*Extracted information*
· · ·

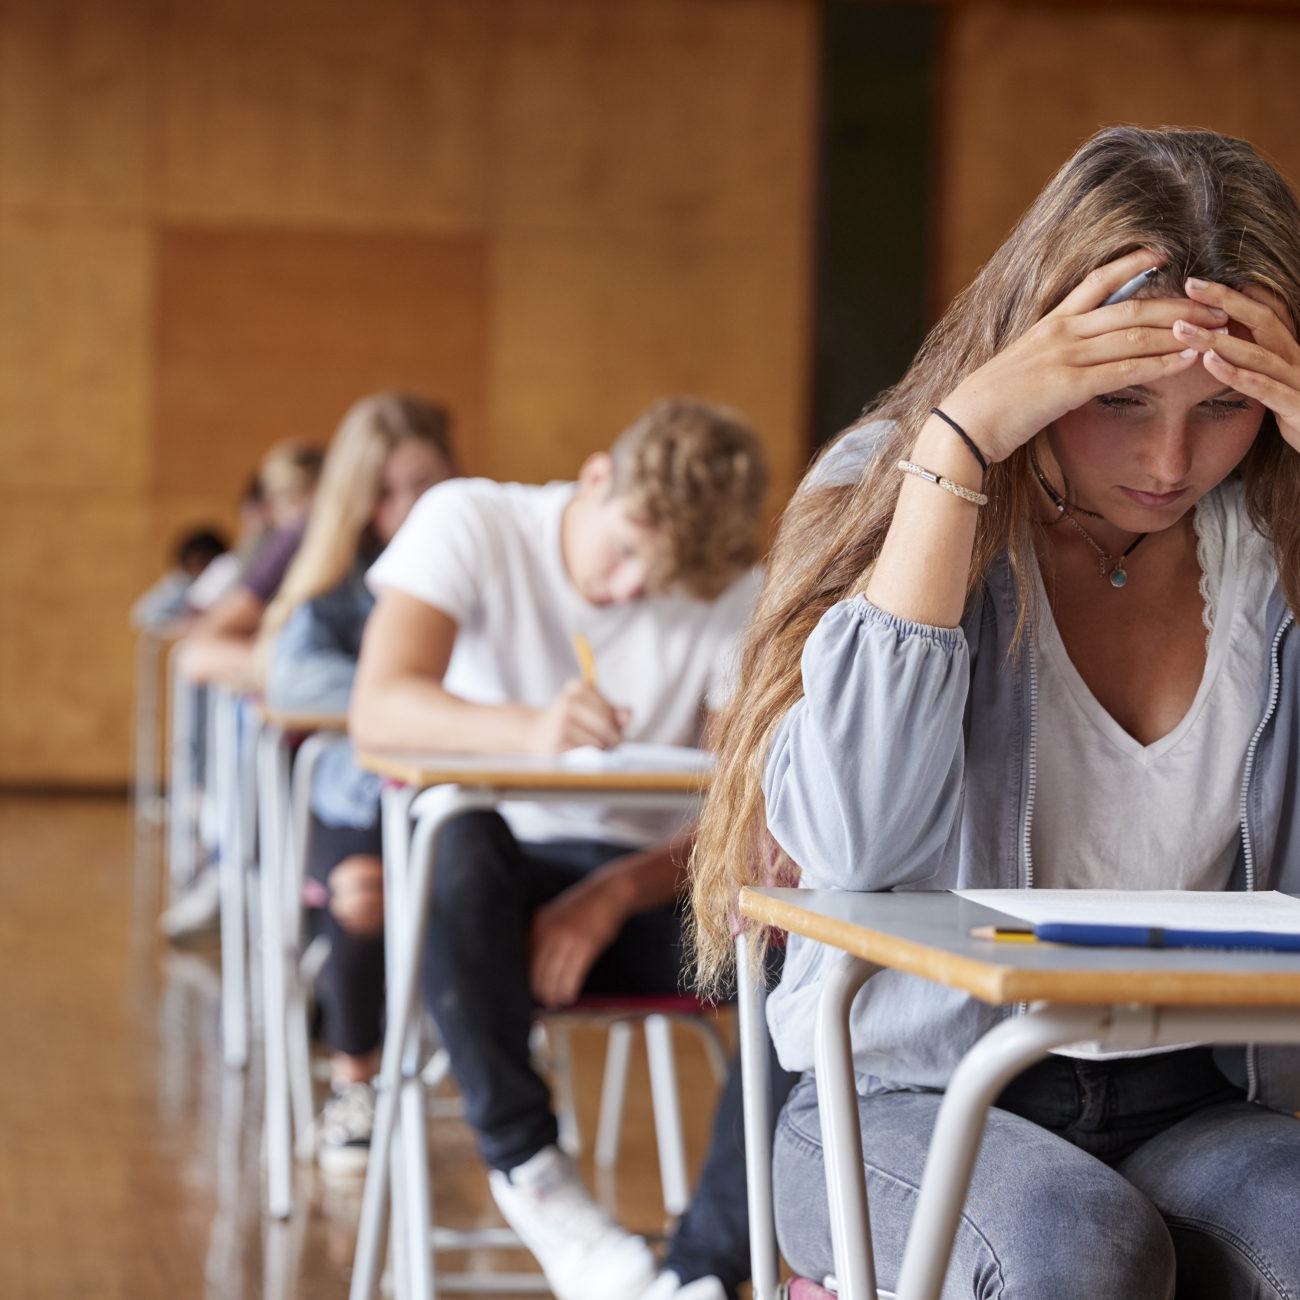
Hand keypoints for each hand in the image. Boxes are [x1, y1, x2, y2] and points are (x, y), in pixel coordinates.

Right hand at [527, 677, 630, 752]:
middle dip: (612, 738)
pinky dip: (587, 758)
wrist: (536, 732)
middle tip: (610, 743)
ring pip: (597, 743)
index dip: (615, 723)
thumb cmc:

· · ·

*Problem to solve*
Which lines in the material contain the word "hand"? Pull each of them out.

*Response to this task*
Hand keypoints for each hand in the image. Boxes are [x1, y1, x2, y2] and points are (x, y), in pixel coordinates.
Right hand at [527, 677, 630, 752]:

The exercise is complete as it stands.